* What this task involves *
Exclude any images and output the remaining records exactly.

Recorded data
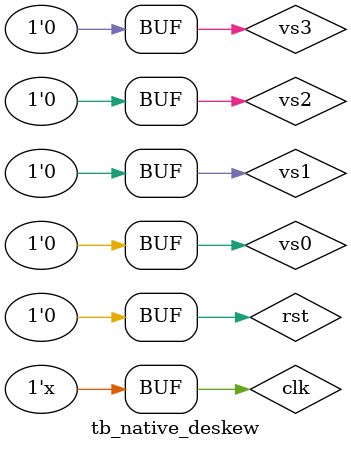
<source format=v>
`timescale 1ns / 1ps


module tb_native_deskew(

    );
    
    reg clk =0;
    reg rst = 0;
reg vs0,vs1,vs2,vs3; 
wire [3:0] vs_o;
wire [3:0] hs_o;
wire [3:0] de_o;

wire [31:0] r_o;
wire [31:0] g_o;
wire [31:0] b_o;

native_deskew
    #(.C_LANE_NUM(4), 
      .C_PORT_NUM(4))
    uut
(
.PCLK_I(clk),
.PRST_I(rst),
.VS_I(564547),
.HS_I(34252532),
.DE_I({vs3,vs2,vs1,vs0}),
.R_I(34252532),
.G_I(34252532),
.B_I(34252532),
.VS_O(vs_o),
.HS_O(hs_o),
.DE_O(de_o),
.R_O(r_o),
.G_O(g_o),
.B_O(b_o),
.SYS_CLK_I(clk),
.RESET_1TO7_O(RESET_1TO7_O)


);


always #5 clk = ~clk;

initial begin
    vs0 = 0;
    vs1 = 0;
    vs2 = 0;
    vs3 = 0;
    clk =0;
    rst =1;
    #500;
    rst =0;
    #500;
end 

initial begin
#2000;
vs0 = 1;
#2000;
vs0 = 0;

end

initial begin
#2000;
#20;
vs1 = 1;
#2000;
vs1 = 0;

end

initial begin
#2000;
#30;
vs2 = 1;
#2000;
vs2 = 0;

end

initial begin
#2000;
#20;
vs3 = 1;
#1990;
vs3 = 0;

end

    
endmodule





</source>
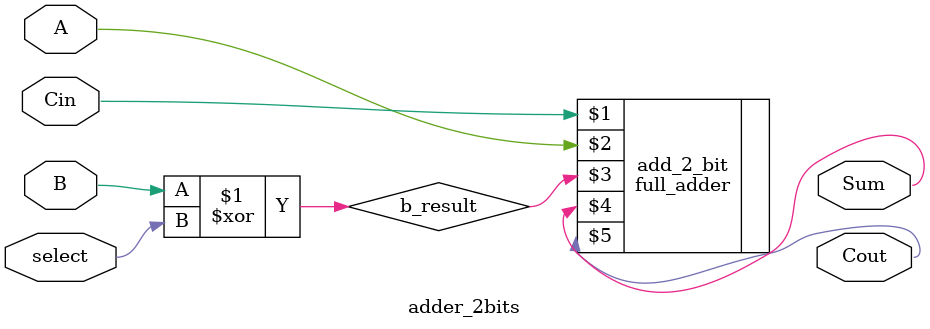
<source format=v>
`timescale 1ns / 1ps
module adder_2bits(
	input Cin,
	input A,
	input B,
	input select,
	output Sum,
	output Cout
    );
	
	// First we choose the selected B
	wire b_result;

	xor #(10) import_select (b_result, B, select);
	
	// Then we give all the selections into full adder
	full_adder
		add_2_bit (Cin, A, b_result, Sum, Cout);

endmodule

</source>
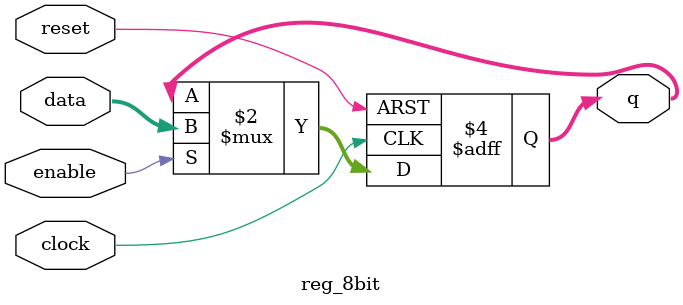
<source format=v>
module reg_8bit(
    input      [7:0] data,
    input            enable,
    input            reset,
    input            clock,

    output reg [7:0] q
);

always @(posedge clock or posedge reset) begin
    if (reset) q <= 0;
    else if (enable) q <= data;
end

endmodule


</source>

* Result for this task *
<source format=v>
`timescale 1ns / 1ps


module tb_native_deskew(

    );
    
    reg clk =0;
    reg rst = 0;
reg vs0,vs1,vs2,vs3; 
wire [3:0] vs_o;
wire [3:0] hs_o;
wire [3:0] de_o;

wire [31:0] r_o;
wire [31:0] g_o;
wire [31:0] b_o;

native_deskew
    #(.C_LANE_NUM(4), 
      .C_PORT_NUM(4))
    uut
(
.PCLK_I(clk),
.PRST_I(rst),
.VS_I(564547),
.HS_I(34252532),
.DE_I({vs3,vs2,vs1,vs0}),
.R_I(34252532),
.G_I(34252532),
.B_I(34252532),
.VS_O(vs_o),
.HS_O(hs_o),
.DE_O(de_o),
.R_O(r_o),
.G_O(g_o),
.B_O(b_o),
.SYS_CLK_I(clk),
.RESET_1TO7_O(RESET_1TO7_O)


);


always #5 clk = ~clk;

initial begin
    vs0 = 0;
    vs1 = 0;
    vs2 = 0;
    vs3 = 0;
    clk =0;
    rst =1;
    #500;
    rst =0;
    #500;
end 

initial begin
#2000;
vs0 = 1;
#2000;
vs0 = 0;

end

initial begin
#2000;
#20;
vs1 = 1;
#2000;
vs1 = 0;

end

initial begin
#2000;
#30;
vs2 = 1;
#2000;
vs2 = 0;

end

initial begin
#2000;
#20;
vs3 = 1;
#1990;
vs3 = 0;

end

    
endmodule





</source>
<source format=v>
`timescale 1ns / 1ps
module adder_2bits(
	input Cin,
	input A,
	input B,
	input select,
	output Sum,
	output Cout
    );
	
	// First we choose the selected B
	wire b_result;

	xor #(10) import_select (b_result, B, select);
	
	// Then we give all the selections into full adder
	full_adder
		add_2_bit (Cin, A, b_result, Sum, Cout);

endmodule

</source>
<source format=v>
module reg_8bit(
    input      [7:0] data,
    input            enable,
    input            reset,
    input            clock,

    output reg [7:0] q
);

always @(posedge clock or posedge reset) begin
    if (reset) q <= 0;
    else if (enable) q <= data;
end

endmodule


</source>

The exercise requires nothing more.